Pengenaan retribusi 10 dollar AS kepada setiap wisatawan mancanegara yang akan masuk ke Bali butuh kejelasan tata cara dan penggunaan dana pungutan. Transparansi seperti itu akan memudahkan turis dan industri menerima.
Oleh
MEDIANA
·3 menit baca
JAKARTA, KOMPAS — Pengenaan retribusi 10 dollar AS atau setara Rp 150.000 (dengan asumsi 1 dollar AS senilai Rp 15.000) kepada setiap wisatawan mancanegara yang akan masuk ke Bali dimajukan dari pertengahan tahun 2024 menjadi Februari tahun 2024. Peraturan gubernur mengenai tata cara pungutan ini sudah digodok.
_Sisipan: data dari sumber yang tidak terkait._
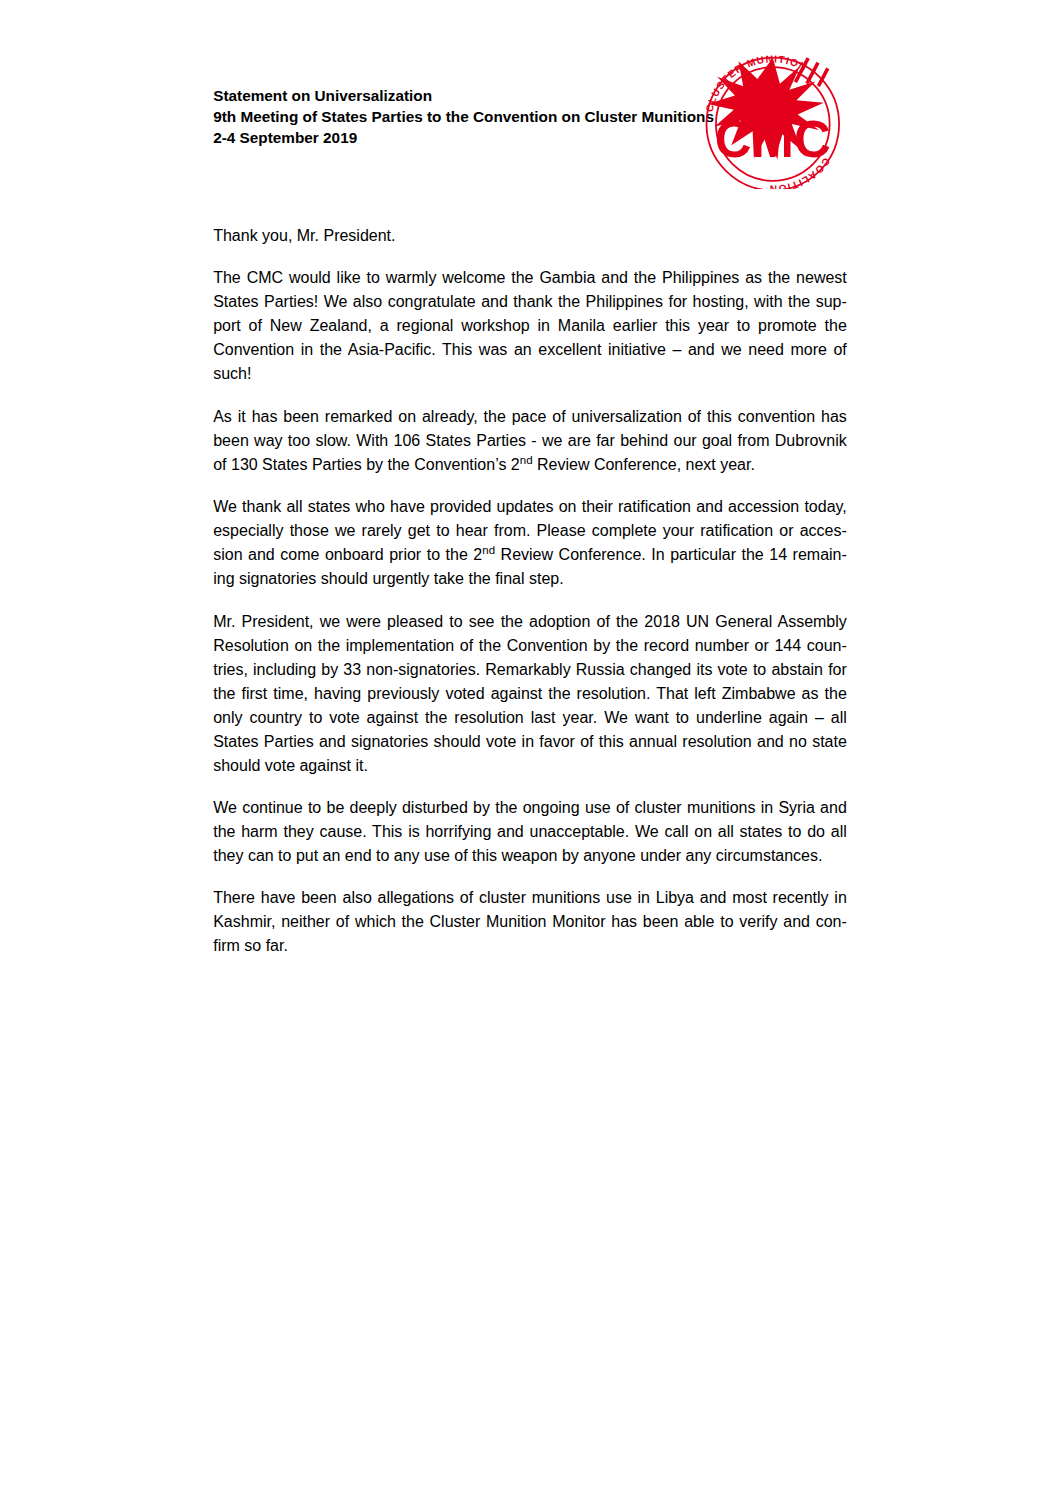Statement on Universalization
9th Meeting of States Parties to the Convention on Cluster Munitions
2-4 September 2019
Cluster Munition Coalition logo CLUSTER MUNITION COALITION CMC
Thank you, Mr. President.
The CMC would like to warmly welcome the Gambia and the Philippines as the newest States Parties! We also congratulate and thank the Philippines for hosting, with the support of New Zealand, a regional workshop in Manila earlier this year to promote the Convention in the Asia-Pacific. This was an excellent initiative – and we need more of such!
As it has been remarked on already, the pace of universalization of this convention has been way too slow. With 106 States Parties - we are far behind our goal from Dubrovnik of 130 States Parties by the Convention’s 2nd Review Conference, next year.
We thank all states who have provided updates on their ratification and accession today, especially those we rarely get to hear from. Please complete your ratification or accession and come onboard prior to the 2nd Review Conference. In particular the 14 remaining signatories should urgently take the final step.
Mr. President, we were pleased to see the adoption of the 2018 UN General Assembly Resolution on the implementation of the Convention by the record number or 144 countries, including by 33 non-signatories. Remarkably Russia changed its vote to abstain for the first time, having previously voted against the resolution. That left Zimbabwe as the only country to vote against the resolution last year. We want to underline again – all States Parties and signatories should vote in favor of this annual resolution and no state should vote against it.
We continue to be deeply disturbed by the ongoing use of cluster munitions in Syria and the harm they cause. This is horrifying and unacceptable. We call on all states to do all they can to put an end to any use of this weapon by anyone under any circumstances.
There have been also allegations of cluster munitions use in Libya and most recently in Kashmir, neither of which the Cluster Munition Monitor has been able to verify and confirm so far.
Transparansi peruntukan pungutan retribusi itu perlu dijelaskan kepada turis dan pelaku industri pariwisata.
”Peraturan daerah penerapan retribusi masuk kepada wisatawan mancanegara (wisman) sudah selesai. Tinggal menunggu peraturan gubernur Bali mengenai tata cara pemungutan,” ujar Kepala Dinas Pariwisata Bali Tjok Bagus Pemayun di sela-sela konferensi pers mingguan Kementerian Pariwisata dan Ekonomi Kreatif/Badan Pariwisata dan Ekonomi Kreatif (Kemenparekraf/Baparekraf), Senin (21/8/2023) malam, di Jakarta.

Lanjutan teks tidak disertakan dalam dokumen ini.